How Audio Pros ‘Upmix’ Vintage Tracks and Give Them New Life


AudioSourceRE and Audionamix’s Xtrax Stems are among the first consumer-facing software options for automated demixing. Feed a song into Xtrax, for example, and the software spits out tracks for vocals, bass, drums, and “other,” that last term doing heavy lifting for the range of sounds heard in most music. Eventually, perhaps, a one-size-fits-all application will truly and instantly demix a recording in full; until then, it’s one track at a time, and it’s turning into an art form of its own.

What the Ear Can Hear

At Abbey Road, James Clarke began to chip away at his demixing project in earnest around 2010. In his research, he came across a paper written in the ’70s on a technique used to break video signals into component images, such as faces and backgrounds. The paper reminded him of his time as a master’s student in physics, working with spectrograms that show the changing frequencies of a signal over time.

Spectrograms could visualize signals, but the technique described in the paper—called non-negative matrix factorization—was a way of processing the information. If this new technique worked for video signals, it could work for audio signals too, Clarke thought. “I started looking at how instruments made up a spectrogram,” he says. “I could start to recognize, ‘That’s what a drum looks like, that looks like a vocal, that looks like a bass guitar.’” About a year later, he produced a piece of software that could do a convincing job of breaking apart audio by its frequencies. His first big breakthrough can be heard on the 2016 remaster of the Beatles’ Live at the Hollywood Bowl, the band’s sole official live album. The original LP, released in 1977, is hard to listen to because of the high-pitched shrieks of the crowd.

After unsuccessfully trying to reduce the noise of the crowd, Clarke finally had a “serendipity moment.” Rather than treating the howling fans as noise in the signal that needed to be scrubbed out, he decided to model the fans as another instrument in the mix. By identifying the crowd as its own individual voice, Clarke was able to tame the Beatlemaniacs, isolating them and moving them to the background. That, then, moved the four musicians to the sonic foreground.

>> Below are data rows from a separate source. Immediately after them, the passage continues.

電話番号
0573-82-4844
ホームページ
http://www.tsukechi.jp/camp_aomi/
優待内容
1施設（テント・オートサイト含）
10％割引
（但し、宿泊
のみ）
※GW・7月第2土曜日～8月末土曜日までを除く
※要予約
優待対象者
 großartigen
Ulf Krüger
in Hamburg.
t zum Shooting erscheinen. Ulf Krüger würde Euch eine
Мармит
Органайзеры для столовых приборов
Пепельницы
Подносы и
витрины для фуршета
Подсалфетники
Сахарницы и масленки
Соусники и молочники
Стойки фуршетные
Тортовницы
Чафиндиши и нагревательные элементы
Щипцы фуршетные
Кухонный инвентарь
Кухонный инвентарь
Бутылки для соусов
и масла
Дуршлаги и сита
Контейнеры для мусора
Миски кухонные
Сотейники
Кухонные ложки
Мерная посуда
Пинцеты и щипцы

Clarke became a go-to industry expert on upmixing. He helped rescue the 38-CD Grammy-nominated Woodstock–Back to the Garden: The Definitive 50th Anniversary Archive, which aimed to assemble every single performance from the 1969 mega-festival. (Disclosure: I contributed liner notes to the set.) At one point during some of the festival’s heaviest rain, sitar virtuoso Ravi Shankar took to the stage. The biggest problem with the recording of the performance wasn’t the rain, however, but that Shankar’s then-producer absconded with the multitrack tapes. After listening to them back in the studio, Shankar deemed them unusable and released a faked-in-the-studio At the Woodstock Festival LP instead, with not a note from Woodstock itself. The original festival multitracks disappeared long ago, leaving future reissue producers nothing but a damaged-sounding mono recording off the concert soundboard.

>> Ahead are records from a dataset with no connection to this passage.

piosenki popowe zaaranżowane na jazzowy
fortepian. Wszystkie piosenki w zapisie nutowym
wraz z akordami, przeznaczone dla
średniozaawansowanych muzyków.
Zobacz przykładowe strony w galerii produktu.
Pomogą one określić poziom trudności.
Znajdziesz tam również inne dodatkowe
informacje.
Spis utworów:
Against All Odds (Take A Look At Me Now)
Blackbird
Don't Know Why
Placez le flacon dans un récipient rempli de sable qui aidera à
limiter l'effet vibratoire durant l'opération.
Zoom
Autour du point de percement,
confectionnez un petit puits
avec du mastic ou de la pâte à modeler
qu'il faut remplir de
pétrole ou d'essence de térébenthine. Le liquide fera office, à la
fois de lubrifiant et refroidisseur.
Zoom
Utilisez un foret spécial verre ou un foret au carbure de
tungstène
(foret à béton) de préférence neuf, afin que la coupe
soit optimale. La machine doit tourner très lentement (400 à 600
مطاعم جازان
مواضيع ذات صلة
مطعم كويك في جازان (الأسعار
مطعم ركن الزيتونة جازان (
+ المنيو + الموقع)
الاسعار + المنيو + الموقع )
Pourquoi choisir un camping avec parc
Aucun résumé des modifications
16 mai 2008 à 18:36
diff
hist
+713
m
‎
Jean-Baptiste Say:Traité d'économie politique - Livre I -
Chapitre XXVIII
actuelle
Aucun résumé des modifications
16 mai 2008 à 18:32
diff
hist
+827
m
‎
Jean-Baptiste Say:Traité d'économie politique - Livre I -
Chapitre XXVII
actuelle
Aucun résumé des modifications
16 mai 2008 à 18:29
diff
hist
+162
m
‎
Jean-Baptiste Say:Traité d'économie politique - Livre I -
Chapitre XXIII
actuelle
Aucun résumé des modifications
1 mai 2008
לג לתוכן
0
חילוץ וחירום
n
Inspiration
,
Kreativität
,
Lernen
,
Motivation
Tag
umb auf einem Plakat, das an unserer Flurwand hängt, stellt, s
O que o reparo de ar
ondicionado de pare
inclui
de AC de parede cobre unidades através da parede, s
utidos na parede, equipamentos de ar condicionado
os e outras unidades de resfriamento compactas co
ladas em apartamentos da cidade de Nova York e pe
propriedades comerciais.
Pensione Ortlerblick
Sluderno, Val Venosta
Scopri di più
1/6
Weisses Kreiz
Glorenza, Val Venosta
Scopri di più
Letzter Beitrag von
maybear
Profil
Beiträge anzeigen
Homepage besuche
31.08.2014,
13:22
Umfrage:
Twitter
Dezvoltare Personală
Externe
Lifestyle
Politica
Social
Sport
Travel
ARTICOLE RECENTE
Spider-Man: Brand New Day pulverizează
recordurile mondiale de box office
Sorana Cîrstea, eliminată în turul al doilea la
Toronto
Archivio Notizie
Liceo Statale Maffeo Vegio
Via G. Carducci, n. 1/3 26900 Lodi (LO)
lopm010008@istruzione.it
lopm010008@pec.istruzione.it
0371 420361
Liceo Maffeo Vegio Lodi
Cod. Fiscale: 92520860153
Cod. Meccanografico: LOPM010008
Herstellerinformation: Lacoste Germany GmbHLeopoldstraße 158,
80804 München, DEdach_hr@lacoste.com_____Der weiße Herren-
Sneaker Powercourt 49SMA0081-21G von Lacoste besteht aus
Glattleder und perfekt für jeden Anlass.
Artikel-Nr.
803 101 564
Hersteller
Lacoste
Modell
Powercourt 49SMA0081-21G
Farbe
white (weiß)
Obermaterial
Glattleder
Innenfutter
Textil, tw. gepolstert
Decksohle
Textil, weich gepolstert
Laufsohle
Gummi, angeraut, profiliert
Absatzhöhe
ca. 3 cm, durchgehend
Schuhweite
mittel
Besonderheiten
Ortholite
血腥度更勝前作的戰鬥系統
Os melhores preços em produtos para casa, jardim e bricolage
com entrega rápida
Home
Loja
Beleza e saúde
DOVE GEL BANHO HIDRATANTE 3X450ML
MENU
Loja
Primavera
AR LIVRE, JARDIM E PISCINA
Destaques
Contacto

Using only this monaural recording, Clarke was able to separate the sitar master’s instrument from the rain, the sonic crud, and the tabla player sitting a few feet away. The result was “both completely authentic and accurate,” with bits of ambiance still in the mix, says the box set’s coproducer, Andy Zax.

“The possibilities upmixing gives us to reclaim the unreclaimable are really exciting,” Zax says. Some might see the technique as akin to colorizing classic black-and-white movies. “There’s always that tension. You want to be reconstructive, and you don’t really want to impose your will on it. So that’s the challenge.”

Heading for the Deep End

Around the time Clarke finished working on the Beatles’ Hollywood Bowl project, he and other researchers were coming up against a wall. Their techniques could handle fairly simple patterns, but they couldn’t keep up with instruments with lots of vibrato—the subtle changes in pitch that characterize some instruments and the human voice. The engineers realized they needed a new approach. “That’s what led toward deep learning,” says Derry Fitzgerald, the founder and chief technology officer of AudioSourceRE, a music software company.